Ziel der Aufgabe: Finden Sie unten alle Zeilen, die das Wort „values“ enthalten, und schreiben Sie jede davon vollständig ab. Groß- und Kleinschreibung muss dabei übereinstimmen.

■ ■ ■ ■

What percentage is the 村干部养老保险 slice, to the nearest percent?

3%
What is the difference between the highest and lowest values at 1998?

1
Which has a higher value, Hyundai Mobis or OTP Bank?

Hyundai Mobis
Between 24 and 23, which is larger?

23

■ ■ ■ ■

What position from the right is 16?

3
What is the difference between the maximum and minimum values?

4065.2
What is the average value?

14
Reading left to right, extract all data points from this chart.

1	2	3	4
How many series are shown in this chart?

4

■ ■ ■ ■

Antwortfeld:
What is the difference between the highest and lowest values at 1998?
What is the difference between the maximum and minimum values?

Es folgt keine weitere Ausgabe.